Muito bem avaliada plea VEJA RIO, a peça Laio e Crísipo volta a fazer temporada no Rio de Janeiro, desta vez no Teatro Glauce Rocha. Até o dia 29, é possível acompanhar a releitura do mito que acompanha a juventude de Laio, futuro pai de Édipo. Em cena, a trama narra a polêmica paixão entre ele e Crísipo, jovem príncipe da Frígia.

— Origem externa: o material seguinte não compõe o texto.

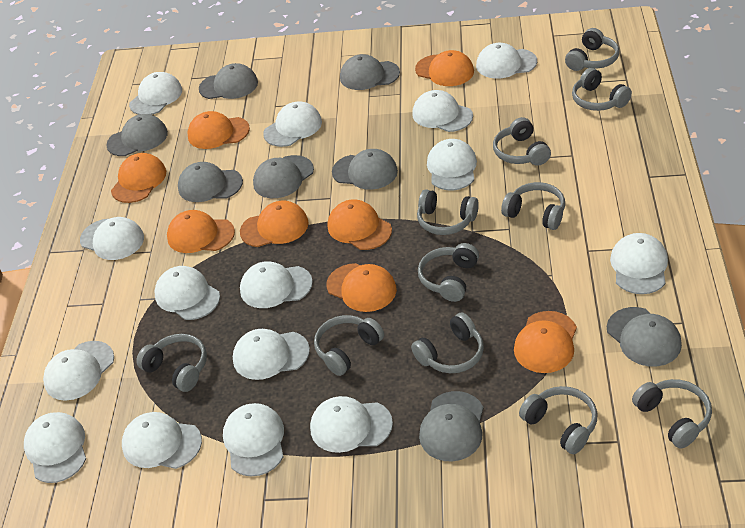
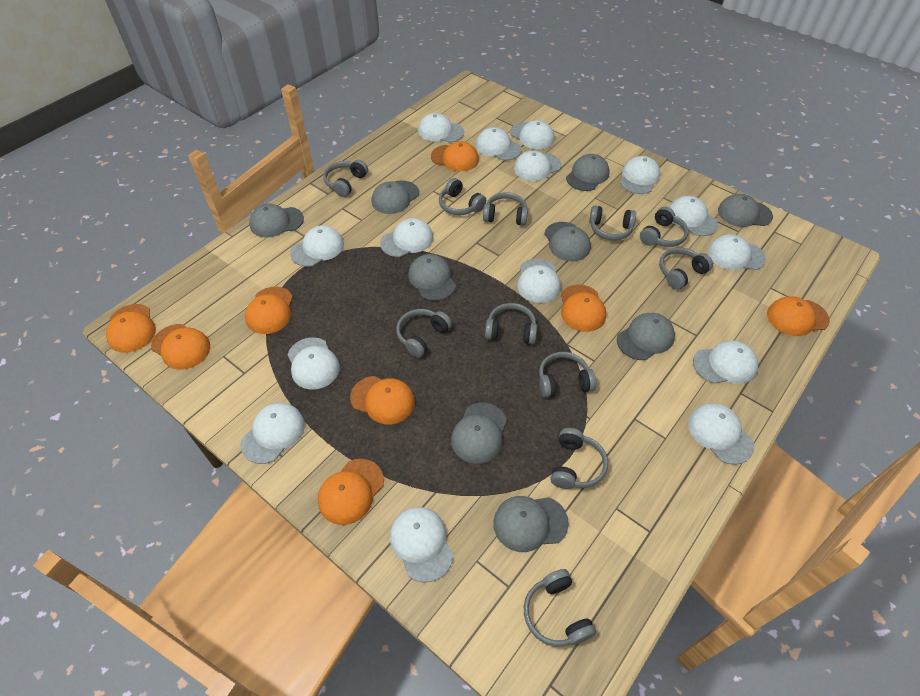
grey cap: 8 -> 9

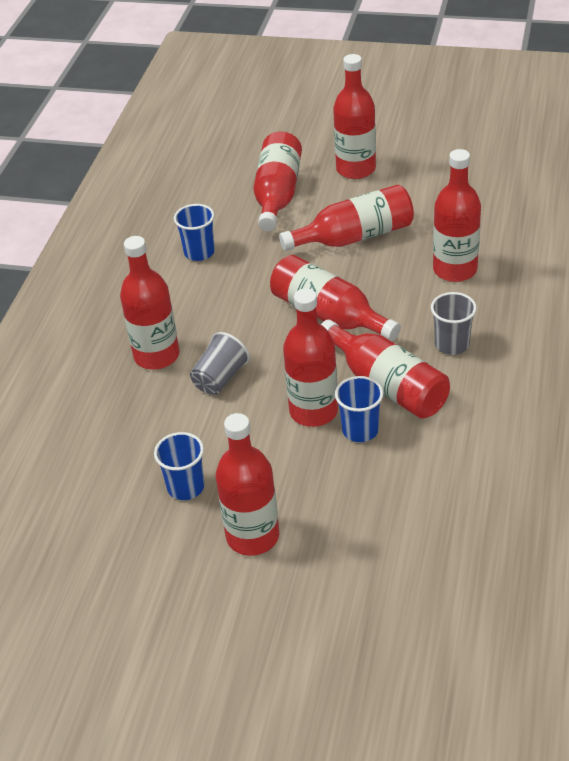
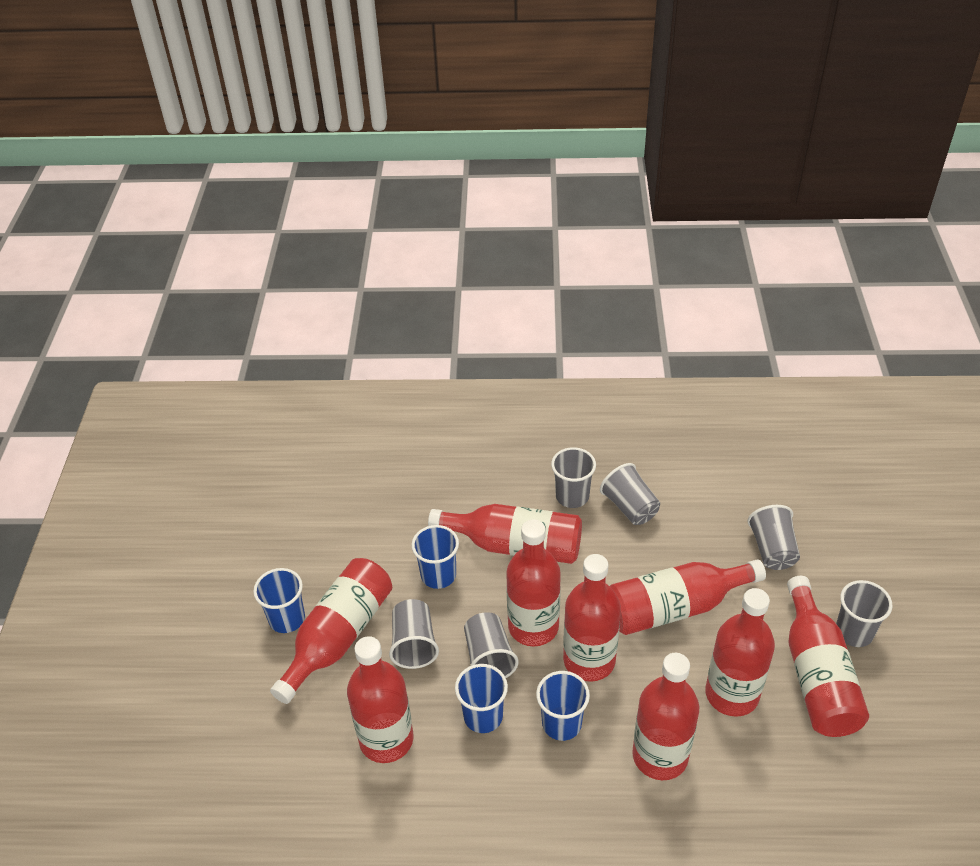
blue cup: 3 -> 4
grey cup: 2 -> 6

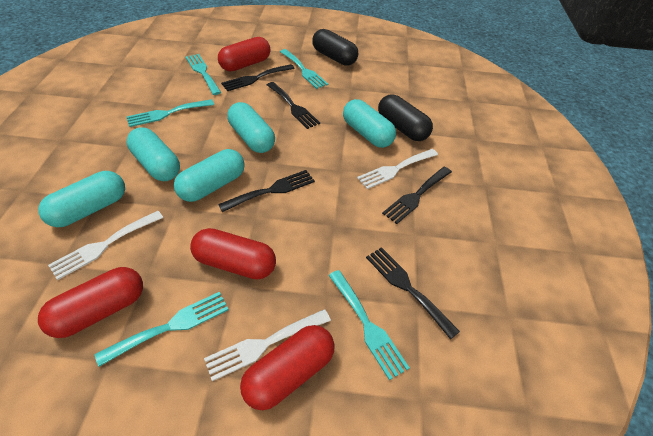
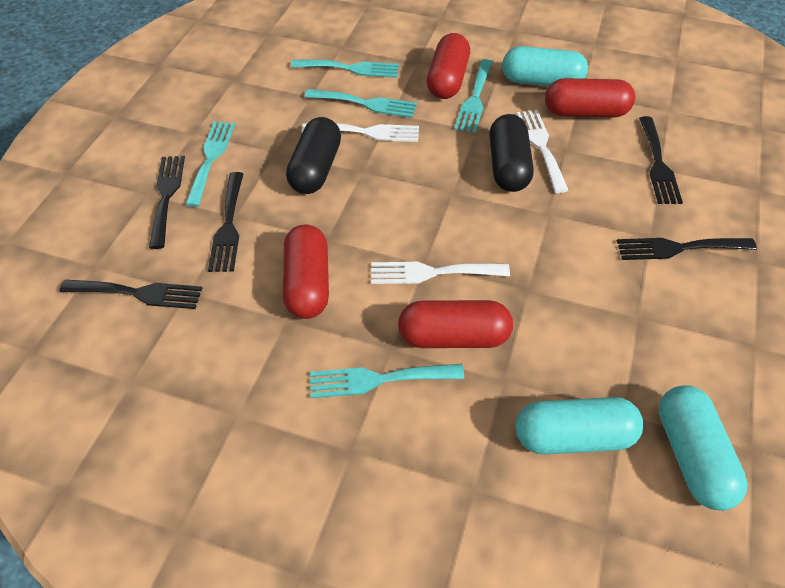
turquoise capsule: 5 -> 3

Leia a crítica na íntegra:

 Muitos méritos podem ser contabilizados em Laio & Crísipo, potente drama da Aquela Cia. de Teatro, mas o primeiro deles talvez seja jogar luz sobre uma história relativamente desconhecida, em que pese o fato de ser a origem de um mito fundamental da cultura ocidental, narrado por Sófocles em Édipo Rei. Aqui, o autor Pedro Kosovski parte da mitologia em torno de Laio (papel de Erom Cordeiro), pai de Édipo. Exilado ainda jovem de sua cidade natal, ele é acolhido por um rei. Anos mais tarde, incumbido da educação de Crísipo (Ravel de Andrade), filho do monarca, termina se apaixonando pelo herdeiro. A essa relação se soma Jocasta (Carolina Ferman) — mais tarde mãe de Édipo. Em roupagem moderna e com alta voltagem sexual, a montagem surge cheia de som e fúria, na direção musical de Felipe Storino e na condução dos atores e do ritmo pelo diretor Marco André Nunes. Figurinos de Marcelo Marques, cenário de Aurora dos Campos e luz de Renato Machado compõem um quadro deslumbrante, além de conceitualmente poderoso. O afiado elenco revela, à parte os méritos individuais, um entrosamento determinante para o êxito do espetáculo.

Teatro Glauce Rocha. Avenida Rio Branco, 179, Centro. Sexta a domingo, 19h. R$ 40,00.